Maman Savoie et bébé duchesse de Beauport, 1991.
Ma mère m’a élevée seule.
Depuis ma naissance en 1991 jusqu’à tout récemment, on a passé l’essentiel des 23 dernières années ensemble. Et, vous l’aurez deviné, en plein cœur des rues du Vieux-Beauport.
Elle a eu quelques chums, mais on va dire qu’ils n’étaient pas mon genre de personne.
Là , je suis contente. Elle a Richard. Lui, je l’aurais sûrement écouté.
Moi, ma mère, c’est une vraie Beauportoise.
Elle a habité dans toutes les rues. Elle connaît presque tout le monde et elle connaît la cartographie de son quartier par cœur.
Mais, ce qui la fait aussi Beauportoise, c’est les coups qu’elle a su essuyer. On dirait qu’à Beauport, si tu l’as pas eu rough un peu, t’es pas dans gang.
Et moi, ma mère, Dieu sait qu’elle en a encaissé, des coups. J’en ai aussi encaissé avec elle. Y’en a aussi qu’elle garde secrets…
Jusqu’à tout récemment, je pensais que toutes ces histoires rocambolesques avaient fait en sorte de nous séparer. Je sentais une tension tellement forte que j’avais l’impression qu’on allait se perdre à tout moment.
Aujourd’hui, dans ma chambre de la rue Saint-Patrick, je me rends bien compte que ça nous a fusionnées et que cette fusion est si brutale et à vif que c’est dur à supporter.
En quittant Beauport, j’ai coupé sec le cordon.
Je me rends compte que ma mère, bin c’est tout ce que j’ai.
Et je repense à tout ce qu’on a vécu. Je me dis « Coudonc, elle était dont bin forte! »
Parce que moi, ma mère, c’est la pro de la débrouillardise et du remontage de pente. Pour vrai, si je peux avoir qu’un seul pour cent de sa force et de sa détermination, je pourrai vraiment tout affronter dans la vie!
C’est ce qui m’amène à parler de mon père.
Moi, mon père, je le connais pas vraiment. Ma mère l’a quitté pour ma sécurité et la sienne.
Des fois, on aime tellement qu’on aime mal.
Puis, il a décidé de s’en aller quand j’avais quelque chose comme 5 ans.
Assez jeune pour m’en souvenir. Pas assez pour le connaître.
Mon père s’est enlevé la vie parce que lui, il a pas trouvé la force de continuer quand les coups venaient de tous bords, tous côtés.
En quittant Beauport, je quitte aussi plein de petites choses qui me rappelaient son existence.
Le dernier appartement qu’il a occupé, il était dans un gros édifice blanc et bleu tout près de l’avenue Royale. Tous les jours, je passais devant.
Quand j’allais à la pharmacie, quand j’allais prendre l’autobus, quand j’allais à l’épicerie.
Tous les jours.
Chaque fois, je me rappelais du bruit de la sonnette, des vieux carreaux, mais surtout de l’odeur qui planait dans l’entrée.
Chaque fois, je me demandais si ça sentait encore la même chose. Mais je trouvais jamais le courage d’aller le vérifier. On dirait que j’avais peur que son fantôme rôde encore quelque part…
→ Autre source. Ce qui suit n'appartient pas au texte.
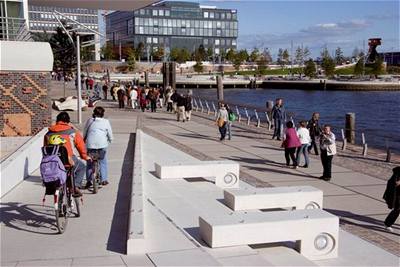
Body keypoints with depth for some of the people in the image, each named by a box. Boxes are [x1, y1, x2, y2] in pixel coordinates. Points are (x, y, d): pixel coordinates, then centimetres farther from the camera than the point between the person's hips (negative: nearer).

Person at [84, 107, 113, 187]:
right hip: (102, 144, -1)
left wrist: (84, 140, 30)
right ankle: (104, 180, 11)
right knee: (103, 162, 13)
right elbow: (110, 135, 7)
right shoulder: (106, 121, 5)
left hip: (90, 144, 1)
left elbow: (84, 133, 15)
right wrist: (110, 141, 26)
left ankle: (89, 180, 7)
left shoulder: (89, 120, 9)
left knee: (89, 162, 12)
En quittant Beauport, je m’éloigne un peu de tout ce qui me passait par la tête quand je voyais ce bloc-là .
Chaque fois, je me demandais ce que mon père faisait tout seul dans son appartement. Qu’est-ce qui avait fait en sorte qu’il se rende jusque-là ?
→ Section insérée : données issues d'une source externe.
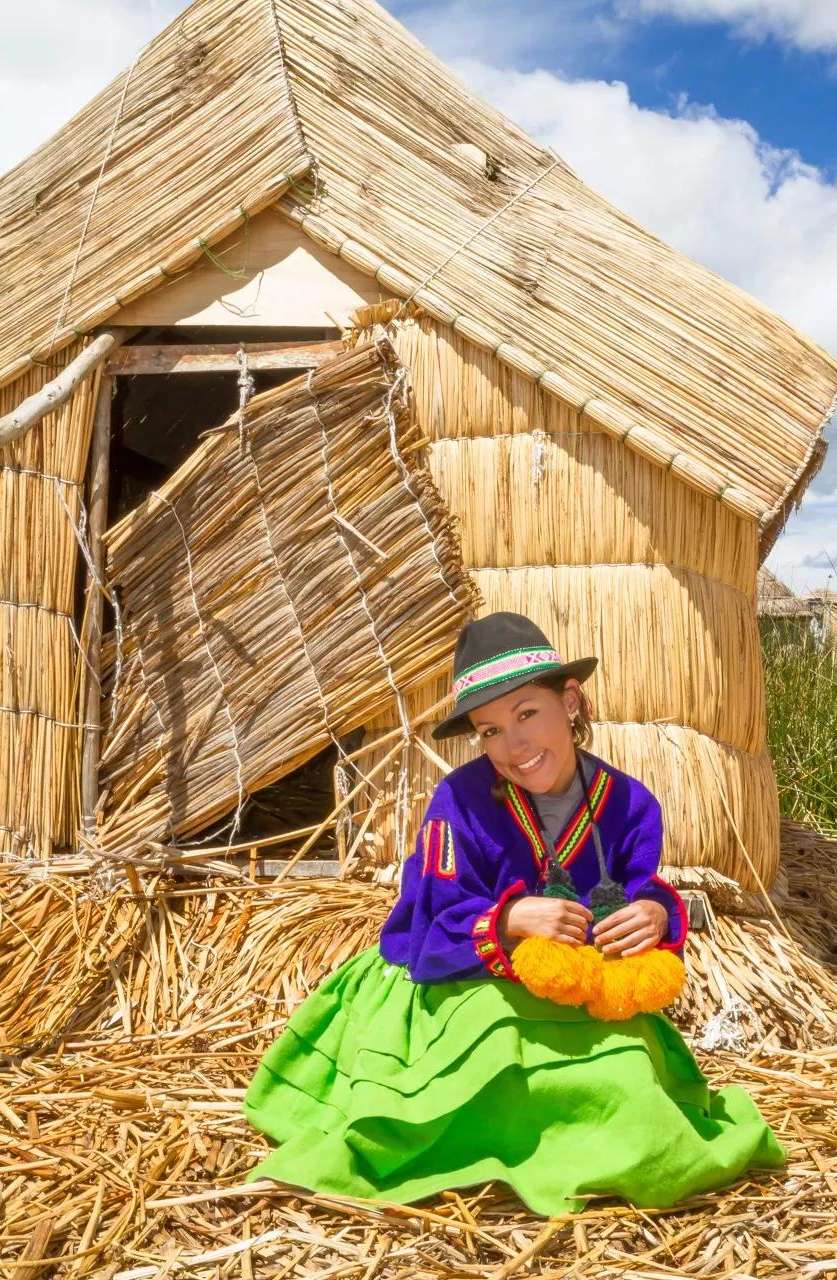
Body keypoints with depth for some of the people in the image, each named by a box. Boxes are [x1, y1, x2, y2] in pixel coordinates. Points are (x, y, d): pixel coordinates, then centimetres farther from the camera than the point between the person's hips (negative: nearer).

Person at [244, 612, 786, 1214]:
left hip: (576, 1002, 3)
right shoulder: (460, 801, -18)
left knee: (630, 1070, -22)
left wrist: (657, 916, -28)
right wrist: (509, 922, -38)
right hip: (458, 990, -3)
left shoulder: (629, 805, -8)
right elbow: (435, 935, -19)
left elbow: (639, 901, -4)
Pourquoi personne avait été là pour lui? Pourquoi il avait pas essayé de s’en sortir?
Si j’avais été plus vieille… Est-ce que j’aurais pu le sauver? Même juste un peu?
Je pense pas que ce soit la faute de personne. C’est arrivé, c’est comme ça.
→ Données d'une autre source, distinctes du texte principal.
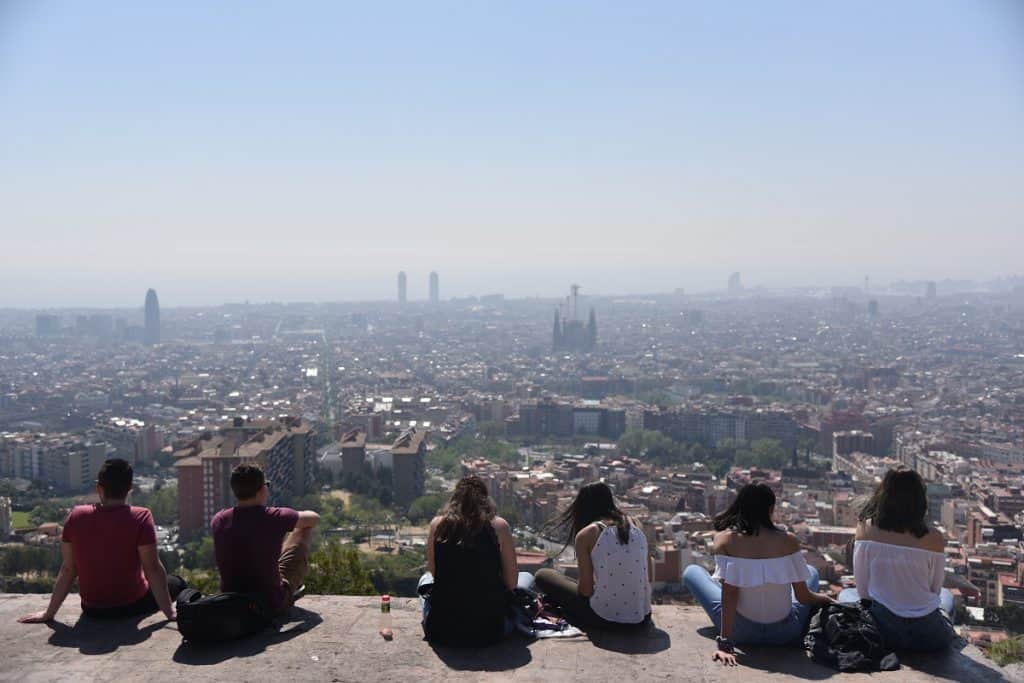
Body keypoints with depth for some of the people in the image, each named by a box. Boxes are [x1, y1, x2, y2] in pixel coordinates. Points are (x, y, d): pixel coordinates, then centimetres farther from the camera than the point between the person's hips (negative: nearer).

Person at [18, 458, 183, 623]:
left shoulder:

Cette semaine, c’est la 25e Semaine nationale de prévention du suicide.
Je m’adresse à vous qui avez, dans votre entourage, du monde qui feel pas tout le temps. Du monde qui a la mine basse un peu trop souvent. Du monde qui écrit des statuts Facebook un peu lame, mais qui dans l’fond recherche pas juste de l’attention mais bien de l’aide.
Pis c’est pas toujours facile d’en demander, de l’aide.
Alors, soyons à l’écoute des gens autour de nous. N’ayons pas peur de poser des questions, de nous intéresser aux gens.
Mais, surtout, n’ayons pas peur d’être positifs. De remarquer les bons coups et de trouver des solutions au lieu de toujours pointer les problèmes.
Je suis de ceux qui pensent que le bonheur, c’est une quête individuelle.
Mais je pense aussi qu’on a le devoir de le partager.